[PATCH net-next] net: axienet: Use NAPI for TX completion path

Thu May 5 13:15:26 PDT 2022

On Thu, 2022-05-05 at 12:56 -0600, Robert Hancock wrote:
> On Thu, 2022-05-05 at 11:08 -0700, Jakub Kicinski wrote:
> > On Thu, 5 May 2022 17:33:39 +0000 Robert Hancock wrote:
> > > On Wed, 2022-05-04 at 19:20 -0700, Jakub Kicinski wrote:
> > > > On Mon, 2 May 2022 19:30:51 +0000 Radhey Shyam Pandey wrote:  
> > > > > Thanks for the patch. I assume for simulating heavy network load we
> > > > > are using netperf/iperf. Do we have some details on the benchmark
> > > > > before and after adding TX NAPI? I want to see the impact on
> > > > > throughput.  
> > > > 
> > > > Seems like a reasonable ask, let's get the patch reposted 
> > > > with the numbers in the commit message.  
> > > 
> > > Didn't mean to ignore that request, looks like I didn't get Radhey's
> > > email
> > > directly, odd.
> > > 
> > > I did a test with iperf3 from the board (Xilinx MPSoC ZU9EG platform)
> > > connected
> > > to a Linux PC via a switch at 1G link speed.
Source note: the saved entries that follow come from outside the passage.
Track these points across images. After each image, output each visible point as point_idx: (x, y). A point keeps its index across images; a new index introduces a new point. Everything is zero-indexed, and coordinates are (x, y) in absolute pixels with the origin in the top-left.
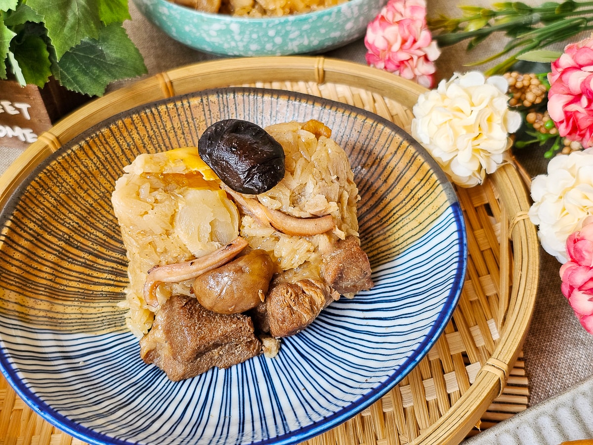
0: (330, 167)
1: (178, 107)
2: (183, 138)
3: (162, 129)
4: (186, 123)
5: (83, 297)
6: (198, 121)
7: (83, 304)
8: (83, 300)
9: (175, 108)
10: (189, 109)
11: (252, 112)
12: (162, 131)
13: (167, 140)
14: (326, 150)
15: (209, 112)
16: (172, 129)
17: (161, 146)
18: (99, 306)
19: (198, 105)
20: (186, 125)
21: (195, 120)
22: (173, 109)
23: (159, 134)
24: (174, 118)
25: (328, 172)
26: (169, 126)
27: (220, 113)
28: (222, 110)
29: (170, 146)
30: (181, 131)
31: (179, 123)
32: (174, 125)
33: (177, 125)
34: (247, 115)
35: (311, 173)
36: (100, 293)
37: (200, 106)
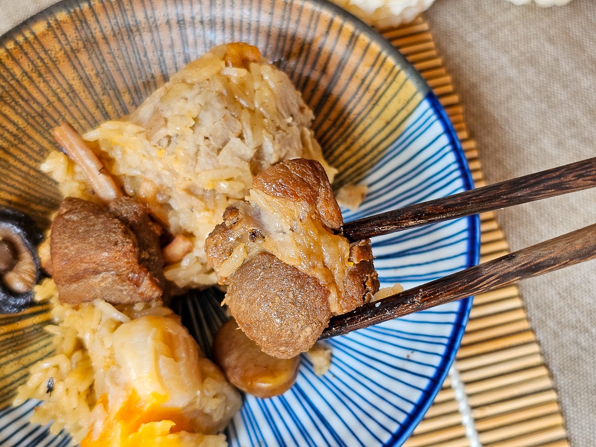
0: (280, 108)
1: (21, 44)
2: (42, 81)
3: (11, 80)
4: (38, 61)
5: (15, 344)
6: (53, 53)
7: (20, 353)
8: (18, 348)
9: (18, 47)
10: (36, 42)
11: (120, 20)
12: (12, 82)
13: (23, 92)
14: (267, 85)
15: (63, 36)
16: (24, 75)
17: (19, 102)
18: (40, 346)
19: (47, 33)
20: (40, 64)
21: (49, 52)
22: (15, 48)
23: (10, 88)
24: (21, 60)
25: (280, 116)
26: (17, 72)
27: (79, 32)
28: (79, 28)
29: (30, 98)
30: (37, 73)
31: (30, 63)
32: (25, 68)
33: (29, 67)
34: (115, 25)
35: (264, 127)
36: (32, 329)
37: (50, 33)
With TX NAPI in place I saw
> > > about
> > > 942 Mbps for TX rate, with the previous code I saw 941 Mbps. RX speed was
> > > also
> > > unchanged at 941 Mbps. So no real significant change either way. I can
> > > spin
> > > another version of the patch that includes these numbers.
> > 
> > Sounds like line rate, is there a difference in CPU utilization?
> 
> Some measurements on that from the TX load case - in both cases the RX and TX
> IRQs ended up being split across CPU0 and CPU3 due to irqbalance:
> 
> Before:
> 
> CPU0 (RX): 1% hard IRQ, 13% soft IRQ
> CPU3 (TX): 12% hard IRQ, 30% soft IRQ
> 
> After:
> 
> CPU0 (RX): <1% hard IRQ, 29% soft IRQ
> CPU3 (TX): <1% hard IRQ, 21% soft IRQ
> 
> The hard IRQ time is definitely lower, and the total CPU usage is lower as
> well
> (56% down to 50%). It's interesting that so much of the CPU load ended up on
> the CPU with the RX IRQ though, presumably because the RX and TX IRQs are
> triggering the same NAPI poll operation. Since they're separate IRQs that can
> be on separate CPUs, it might be a win to use separate NAPI poll structures
> for RX and TX so that both CPUs aren't trying to hit the same rings (TX and
> RX)?

Indeed, it appears that separate RX and TX NAPI polling lowers the CPU usage
overall by a few percent as well as keeping the TX work on the same CPU as the
TX IRQ. I'll submit a v3 with these changes and will include the softirq
numbers in the commit text.

> 
-- 
Robert Hancock
Senior Hardware Designer, Calian Advanced Technologies
www.calian.com